# Sold - Texas Outback Becoming A Colorado Outback



## dunn4 (Feb 16, 2008)

Our 2008 Outback sold today to a nice family in Colorado. We shed a few tears listing the camper and then a few today after the transaction,







but we will still be camping. Going back to our roots (tents) when we can get a bit of free time in the busy school, sports, scouting, and work schedule.

I will lurk here occasionally as I love to read about the adventures and the solutions given for any kind of problem. I do not know how many times I referred to the folks at Outbackers.com while talking about our camper, the modifications, or little tips we learned from this friendly, resourceful site. To the originator and administrators, thanks for getting it going and keeping it going.

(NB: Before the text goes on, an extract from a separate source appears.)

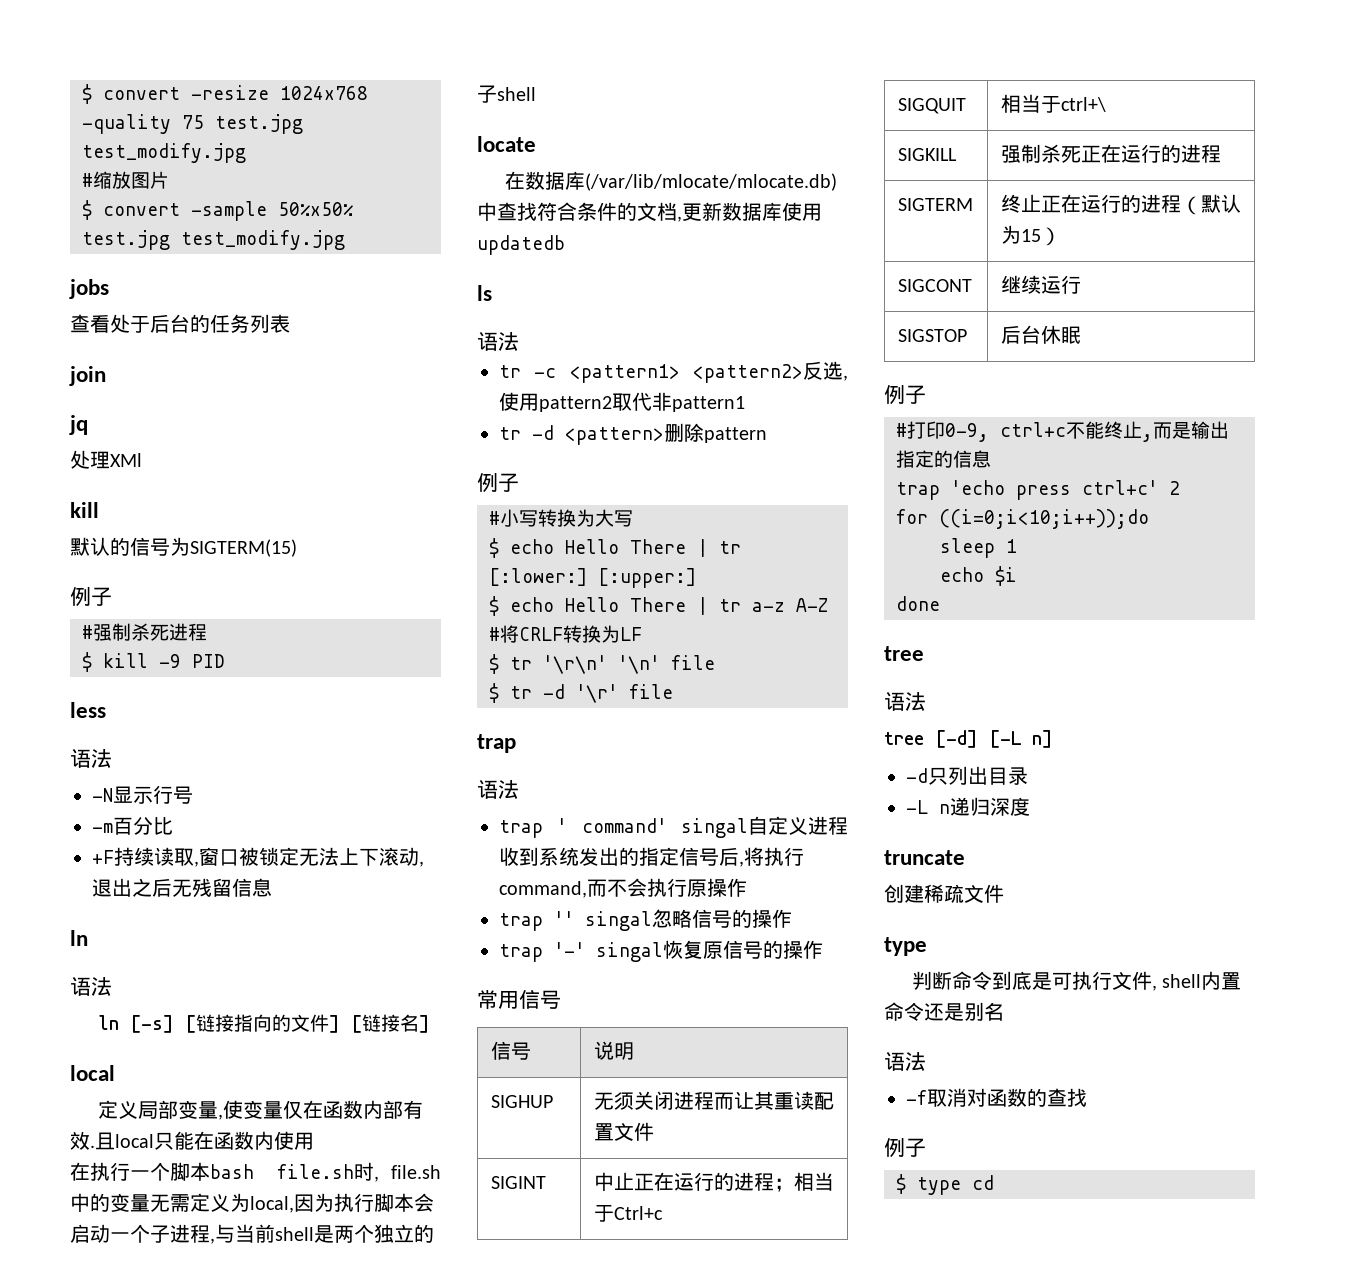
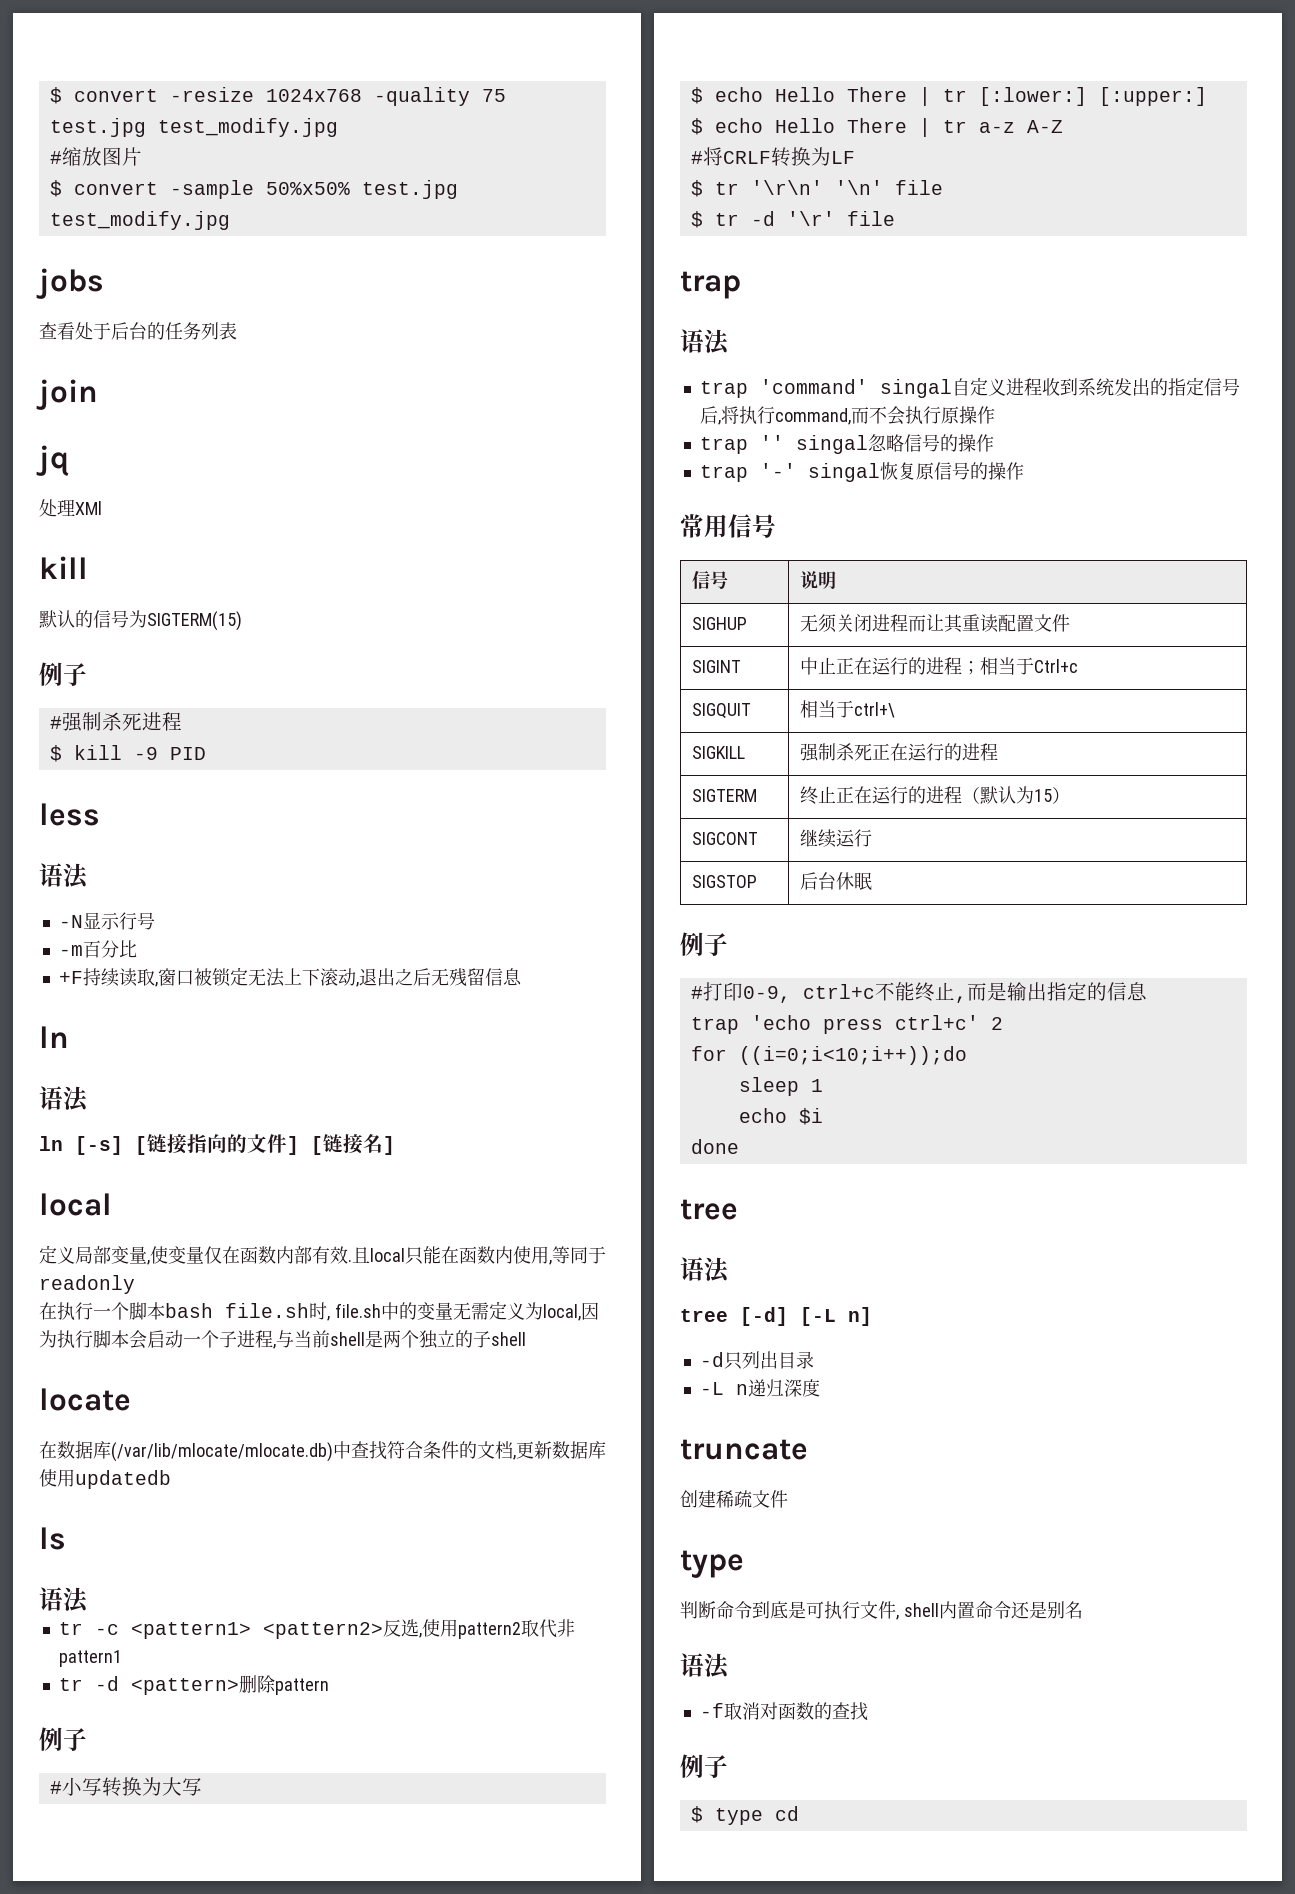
(314, 1141) none -> [549,1246,606,1265] [39,1275,135,1294] ,等同于readonly
[557,818,667,833] ' command' -> [759,379,868,394] 'command'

All the best and happy camping


----------



## mswalt (Sep 14, 2004)

Congrats on the sale. Maybe the new owners will join the forum, too!

Good luck.

Mark


----------



## Joe/GA (Aug 14, 2009)

Congrats on the sale and sorry to hear that you are Outbackless. Perhaps one day, you'll buy another Outback! In any event, stick around and tell us about your tent camping adventures!


----------



## Nathan (Jan 2, 2007)

Downsizing is ok!









x2 on sharing camping stories. We all have the same general goal in mind: Camping!


----------